Addressing how we currently conduct land-use change and wildlife trade will not only impact future disease transmission, but also a whole array of other environmental issues. Whilst many governments, such as China, believe a nationwide shutdown of wildlife markets is the way to go, some policymakers believe that shutting down in-person markets will just push them online to the dark web, where trafficking activity is even more difficult to trace.

Additionally, a ban of all markets could undermine human rights and risk exacerbating poverty, as many of these markets are legal. Wet markets are simply a place where fresh produce is sold and should not be synonymized with wildlife trade, as these are mostly associated with illegal activity.
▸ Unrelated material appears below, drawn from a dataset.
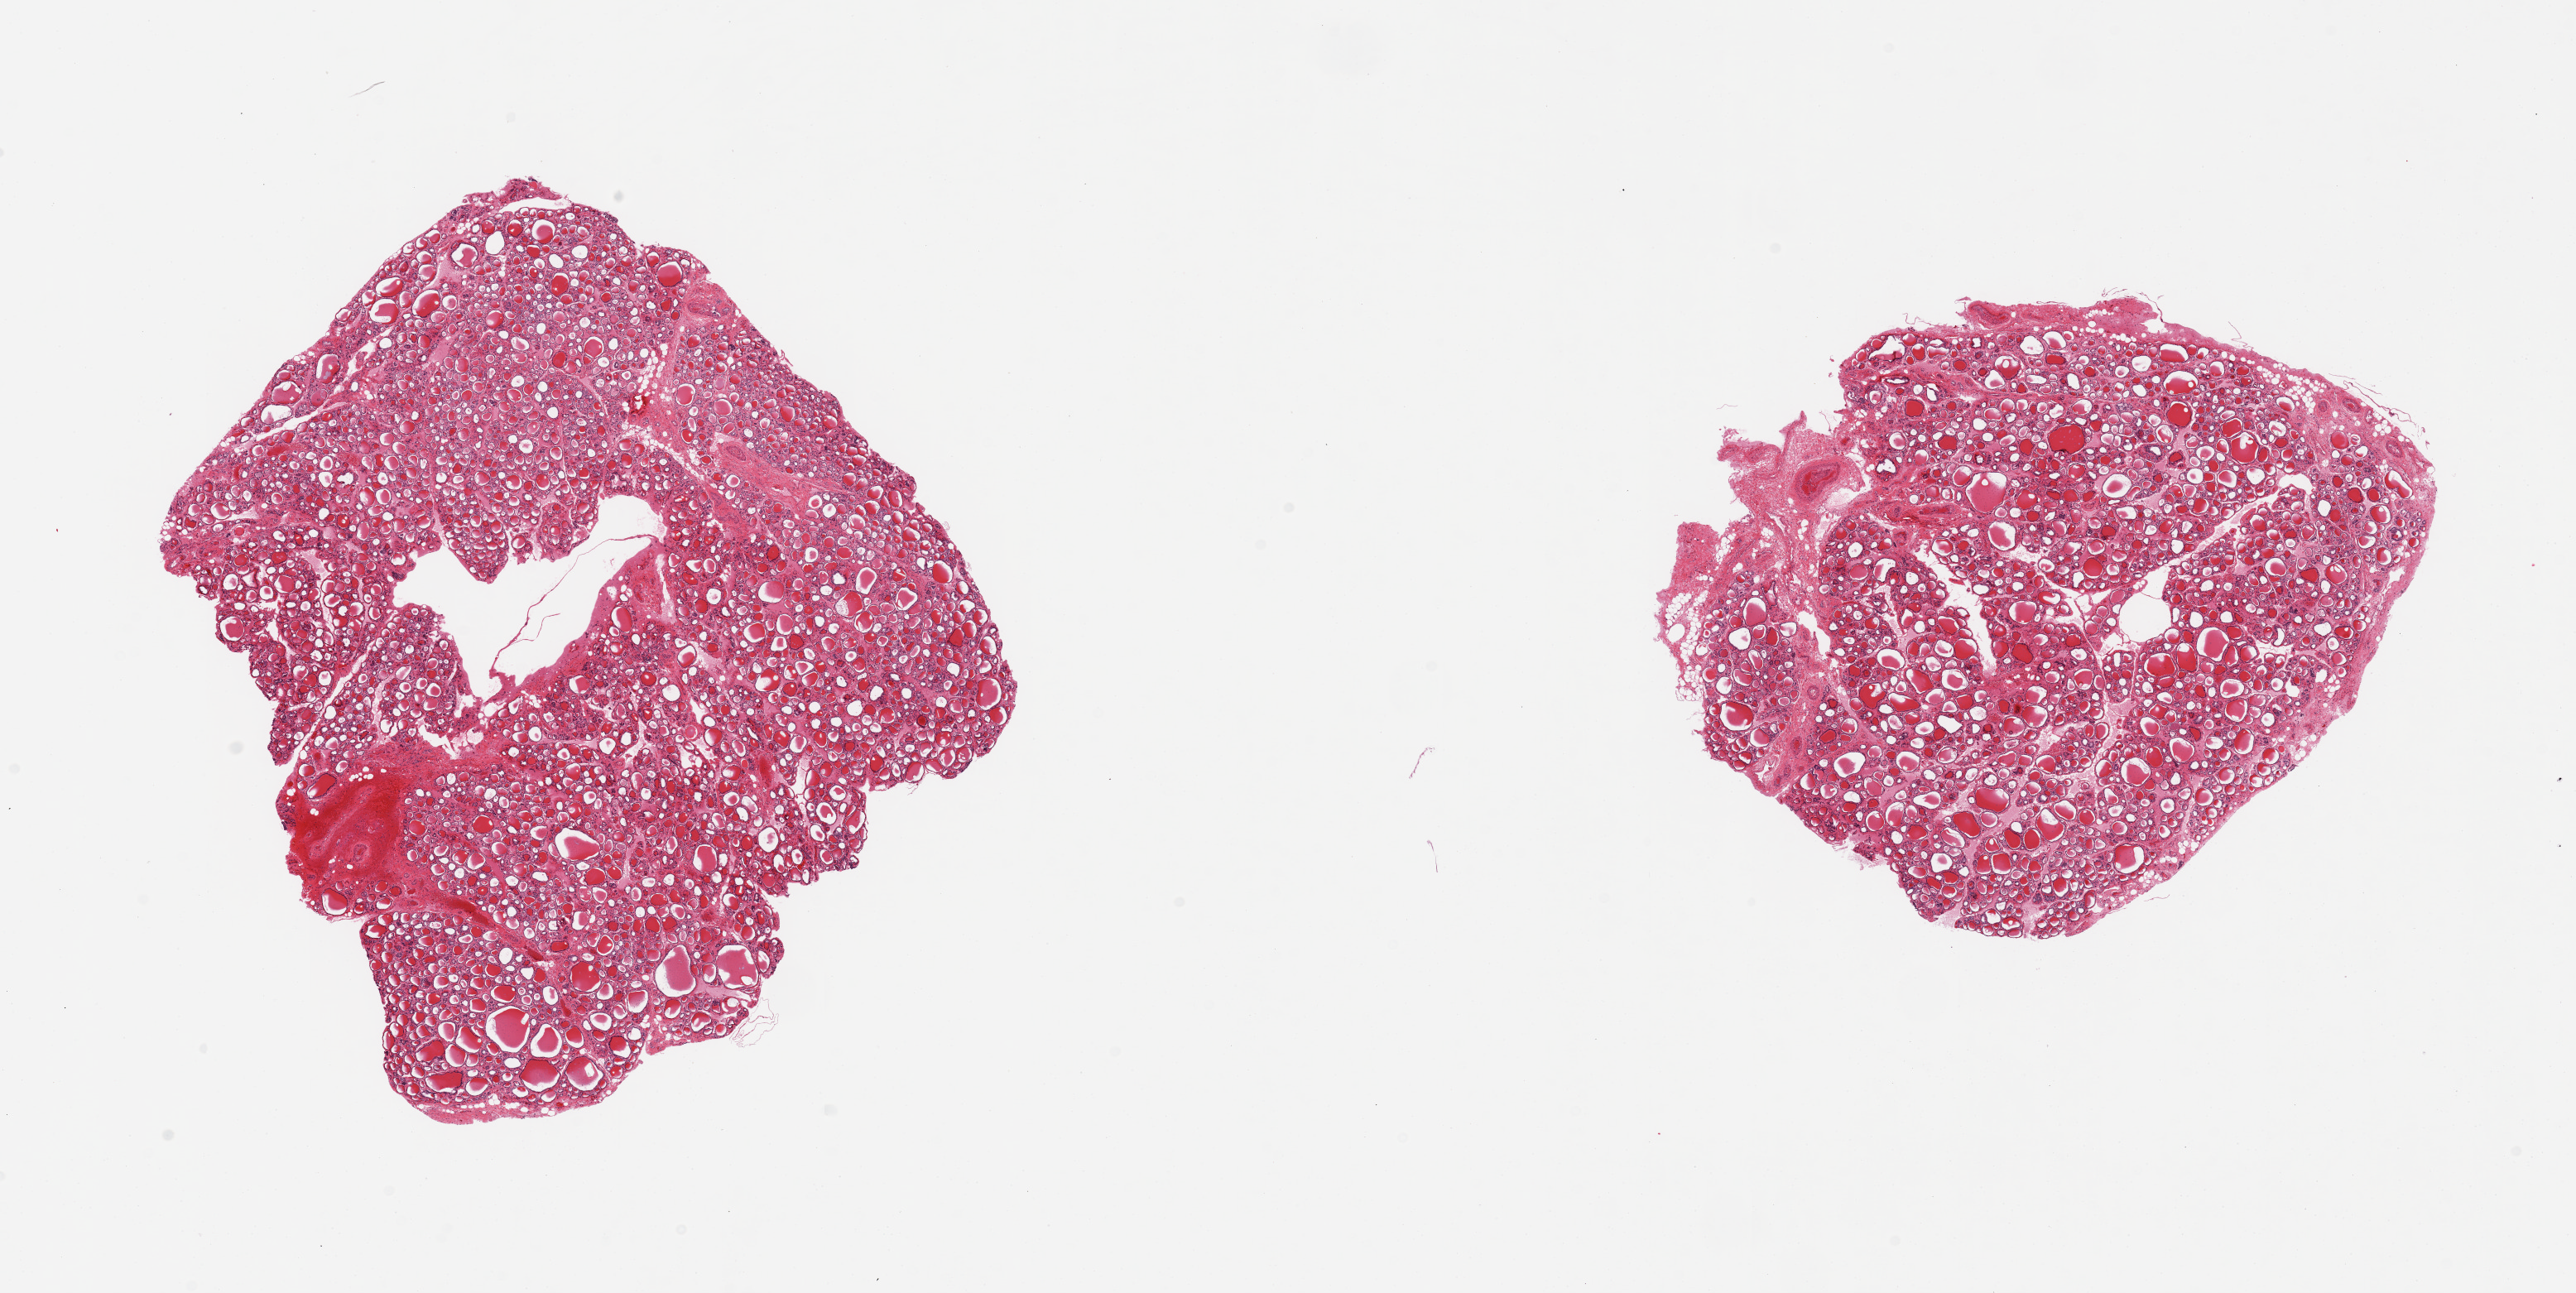
H&E whole-slide image, a low-resolution overview of the entire scanned area, about 24.6 x 12.4 mm (acquisition: 20x scan); PAXgene-fixed paraffin-embedded (PFPE) section; section of thyroid (target tissue); tissue donor sample. Donor sex: female.
Reviewer comment on this tissue sample: 2 pieces, no abornmalities.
Millions of urban and rural people rely on wet markets for their food and livelihood.

Whilst wildlife trade gives products to the elite class—an aspect of the trade which should be banned—it offers food security to some of the country’s poorest people. Many rural communities, even indigenous groups, rely on selling and consuming wildlife products, as well as forest flora products. Thus, an overall ban could push people out of these jobs and achieve the opposite effect by increasing means to survive through illegal measures.

‘When it comes to decisions on policies to do with these issues, it is vital to have the democratic engagement of locals.’

People should have the right to own, manage and use their traditional lands in a sustainable way. Instead of banning wildlife trade completely, indigenous communities should be used as examples of how they have traditionally used their lands for thousands of years. Sustainable wildlife trade can increase incentive for locals to protect their local biodiversity, as its health is vital to keep the trade going.

Whilst heavy regulations should be introduced into wildlife trade, it is important to include locals in the discussion and have their voices heard. Meetings should be held to spread awareness on the consequences of uncontrolled wildlife trade, biodiversity loss and how zoonotic diseases spread. When it comes to decisions on policies to do with these issues, it is vital to have the democratic engagement of locals—introducing voting on possible policy changes and hearing the advice of indigenous leaders.

Partnerships should be introduced between local communities, the private sector and the government in order to implement measures to prevent and control future zoonotic disease outbreaks. Whilst introducing COVID-19 recovery funds should occur at a local level, international collaboration between governments is key to isolate a potential future pandemic.

Collaboration and the sharing of data is much more important than competition for which country releases a successful vaccine first.